§ Given request
Reproduce the passage on image quilting word for word, starting with "Quilting is far" and going on through "the design work.".

## Start Provided passage

Synthesizing a single pixel per search is wasteful when whole patches of the source are reusable. Efros and Freeman's 2001 image quilting Efros & Freeman 2001 lays down overlapping blocks copied from the source, choosing each new block so that its overlap region matches what is already there. That alone would leave a visible seam wherever two blocks meet, so quilting adds the crucial trick: in the overlap strip, it does not blend — it cuts along the minimum-error boundary, the path through the overlap where the two blocks disagree least, and takes one block on each side of the cut (Figure 8.6.4). Finding that least-disagreement path through a strip is a tiny dynamic program — a one-dimensional shortest-path / graph cut — and because the seam wanders through wherever the two patches happen to agree, it becomes invisible.

Quilting is far faster than pixel-at-a-time synthesis (a whole block per search, not a pixel), and its min-error-seam idea is the direct ancestor of GraphCut textures (Kwatra et al. 2003 Kwatra et al. 2003), which generalize the one-dimensional cut to a full two-dimensional graph cut: place a patch and let min-cut/max-flow decide, per pixel, whether to keep the old texture or the new one, with the cut running along the seam of least visible disagreement.

That is not a coincidence; it is a big lesson. The patch-plus-min-error-seam view is discrete optimization on a graph — a match cost (how well a patch fits) plus a seam cost (how visible the boundary is) — minimized by an off-the-shelf optimizer, with the energy doing all the design work.

💡 Big lesson (L12)

The quilting seam is a graph cut — the energy is the design. Stitching two overlapping patches by choosing the minimum-error boundary through their overlap is exactly discrete optimization on a graph: a dynamic program in one dimension (quilting), a min-cut/max-flow in two (GraphCut textures, Kwatra et al. 2003). The optimizer is off-the-shelf; what you design is the energymatch cost (does this patch belong here?) plus seam cost (is the boundary visible?). The same machinery cuts panorama and photomontage seams and segments objects; texture synthesis is one more instance. (See L12image edits as discrete optimization on a graph; first placed in Seam optimization.)

## End Provided passage
## Start Material supplied

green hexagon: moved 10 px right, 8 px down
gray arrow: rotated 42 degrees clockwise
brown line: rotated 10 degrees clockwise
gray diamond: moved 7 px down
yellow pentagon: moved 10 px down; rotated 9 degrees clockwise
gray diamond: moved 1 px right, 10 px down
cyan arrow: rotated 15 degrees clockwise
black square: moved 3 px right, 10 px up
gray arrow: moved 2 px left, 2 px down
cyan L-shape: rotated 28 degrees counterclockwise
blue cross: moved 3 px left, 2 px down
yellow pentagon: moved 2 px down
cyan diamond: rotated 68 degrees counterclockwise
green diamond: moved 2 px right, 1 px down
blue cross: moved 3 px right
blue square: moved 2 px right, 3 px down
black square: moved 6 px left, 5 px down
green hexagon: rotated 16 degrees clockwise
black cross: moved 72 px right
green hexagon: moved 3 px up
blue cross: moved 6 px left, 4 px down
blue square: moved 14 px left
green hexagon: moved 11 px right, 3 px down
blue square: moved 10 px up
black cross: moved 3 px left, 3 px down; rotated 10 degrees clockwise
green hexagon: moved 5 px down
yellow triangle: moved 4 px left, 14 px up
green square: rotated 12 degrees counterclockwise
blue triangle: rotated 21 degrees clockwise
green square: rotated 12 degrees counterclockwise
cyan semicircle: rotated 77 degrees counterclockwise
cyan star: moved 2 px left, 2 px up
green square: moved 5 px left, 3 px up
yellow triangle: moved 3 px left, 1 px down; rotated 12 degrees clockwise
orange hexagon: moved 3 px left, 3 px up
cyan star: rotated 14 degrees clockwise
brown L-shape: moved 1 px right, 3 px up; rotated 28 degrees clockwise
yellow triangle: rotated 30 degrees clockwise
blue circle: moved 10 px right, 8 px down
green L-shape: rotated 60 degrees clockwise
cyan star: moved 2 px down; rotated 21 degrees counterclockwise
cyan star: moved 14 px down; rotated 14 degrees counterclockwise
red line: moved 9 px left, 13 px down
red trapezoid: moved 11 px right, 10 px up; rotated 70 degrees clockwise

## End Material supplied

§ Result
Quilting is far faster than pixel-at-a-time synthesis (a whole block per search, not a pixel), and its min-error-seam idea is the direct ancestor of GraphCut textures (Kwatra et al. 2003 Kwatra et al. 2003), which generalize the one-dimensional cut to a full two-dimensional graph cut: place a patch and let min-cut/max-flow decide, per pixel, whether to keep the old texture or the new one, with the cut running along the seam of least visible disagreement.

That is not a coincidence; it is a big lesson. The patch-plus-min-error-seam view is discrete optimization on a graph — a match cost (how well a patch fits) plus a seam cost (how visible the boundary is) — minimized by an off-the-shelf optimizer, with the energy doing all the design work.